# Hey Chief



## Sergeant (Sep 16, 2003)

What did you pay for your JD4410. I just wondering how much lower than Msrp you got the tractor for. I'm think of getting either a JD4310 or 4410 with loader,power beyond kit,backhoe and mid pto,three spool scv with joystick,and 4wd. in Maybe a year or so


----------



## Live Oak (Dec 22, 2003)

I paid $18,900 for the 4410 equipped with ehydro, 27x8.5-15 6PR Front & 43x16-20 4PR Rear R-4 tires, folding ROPS, dual mid & rear SCV's, mid pto, and the 72" 7 Iron MMM. I also financed the impliments and the 430 FEL extra at the same time. The 4410 is going to cost you an extra $1500 for the added 3 hp. I got an unusually good deal on my 4410 otherwise I would have gone with a 4310. The extra hp and cubic inches are nice to have with a hoe and loader but I am not convinced the extra 3 hp is worth the money. I really like the tractor and the only gripes I have are with the battery in front of the radiator/trans cooler which occasionally vents electrolyte on the battery top and is then drawn into the radiator/trans cooler. I currently wash this area down thoroughly after each use until I purchase a sealed AGM battery. The ehydro is fantastic but takes a little getting used to. Tremendous hp on tape for such a small tractor!


----------



## Sergeant (Sep 16, 2003)

Thanks for the info Chief. You got a great deal.

.....

What this exercise asks
(1) Swap "Msrp" for "list price" in the John Deere tractor thread, beginning at the words "What did you" and stopping after "(Dec 22, 2003)".
(2) Extend the John Deere tractor thread by writing what comes after its last post.
The records that come next have nothing to do with this.

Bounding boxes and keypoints
.....

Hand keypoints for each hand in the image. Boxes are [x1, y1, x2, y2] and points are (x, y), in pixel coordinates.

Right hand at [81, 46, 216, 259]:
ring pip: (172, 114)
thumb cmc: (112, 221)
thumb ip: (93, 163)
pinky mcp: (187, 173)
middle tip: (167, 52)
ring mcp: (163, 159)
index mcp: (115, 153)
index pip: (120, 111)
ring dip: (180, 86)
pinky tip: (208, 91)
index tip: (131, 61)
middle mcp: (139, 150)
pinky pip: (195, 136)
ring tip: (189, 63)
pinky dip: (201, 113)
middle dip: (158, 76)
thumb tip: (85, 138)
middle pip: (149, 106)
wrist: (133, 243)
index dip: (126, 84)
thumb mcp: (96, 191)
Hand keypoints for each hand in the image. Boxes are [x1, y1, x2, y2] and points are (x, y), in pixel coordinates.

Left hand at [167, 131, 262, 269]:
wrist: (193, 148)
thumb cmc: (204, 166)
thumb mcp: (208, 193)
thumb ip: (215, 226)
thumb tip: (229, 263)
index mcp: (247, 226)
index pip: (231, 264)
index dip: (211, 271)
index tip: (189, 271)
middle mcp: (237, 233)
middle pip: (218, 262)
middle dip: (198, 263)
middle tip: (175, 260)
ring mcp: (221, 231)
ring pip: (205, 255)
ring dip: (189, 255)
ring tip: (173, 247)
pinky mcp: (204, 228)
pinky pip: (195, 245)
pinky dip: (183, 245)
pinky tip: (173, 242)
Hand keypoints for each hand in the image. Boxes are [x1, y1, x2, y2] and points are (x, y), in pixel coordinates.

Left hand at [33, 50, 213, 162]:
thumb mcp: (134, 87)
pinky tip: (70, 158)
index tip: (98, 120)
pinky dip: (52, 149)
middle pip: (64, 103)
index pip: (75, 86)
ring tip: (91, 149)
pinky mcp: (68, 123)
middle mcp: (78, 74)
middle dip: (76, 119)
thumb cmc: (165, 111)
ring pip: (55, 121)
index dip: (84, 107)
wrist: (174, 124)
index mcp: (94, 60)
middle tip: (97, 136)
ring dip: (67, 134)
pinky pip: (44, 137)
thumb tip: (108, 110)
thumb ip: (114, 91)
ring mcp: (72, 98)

.....

Task answers
(1)
What did you pay for your JD4410. I just wondering how much lower than list price you got the tractor for. I'm think of getting either a JD4310 or 4410 with loader,power beyond kit,backhoe and mid pto,three spool scv with joystick,and 4wd. in Maybe a year or so


----------



## Live Oak (Dec 22, 2003)

(2)
----------



## slipshod (Sep 19, 2003)

*My Battery did the same thing*

I looped a piece of plastic 4 mil over the top and hold it with a large rubber band,open on both sides. It keeps the battery juice on top of the battery. Clean it when I wash the machine not everytime I use the tractor.


----------



## Live Oak (Dec 22, 2003)

That is a good idea slipshod. I will have to give that a try.


----------



## johndeere (Sep 17, 2003)

I run a 4410 with a 72'' MMM with FWA turf tires at work during the mowing season.It has 2 full seasons on it.I have never noticed the battery problems.But I will bring it to the attention before next season.Something that bugs me about it and would really bug me if I owned it.Is the exaust blowing on the front wheel rim and turning it black.The only problem so far is one of the front deck hanger braket broke but that is from mowing ditched I feel.Put it in a bind.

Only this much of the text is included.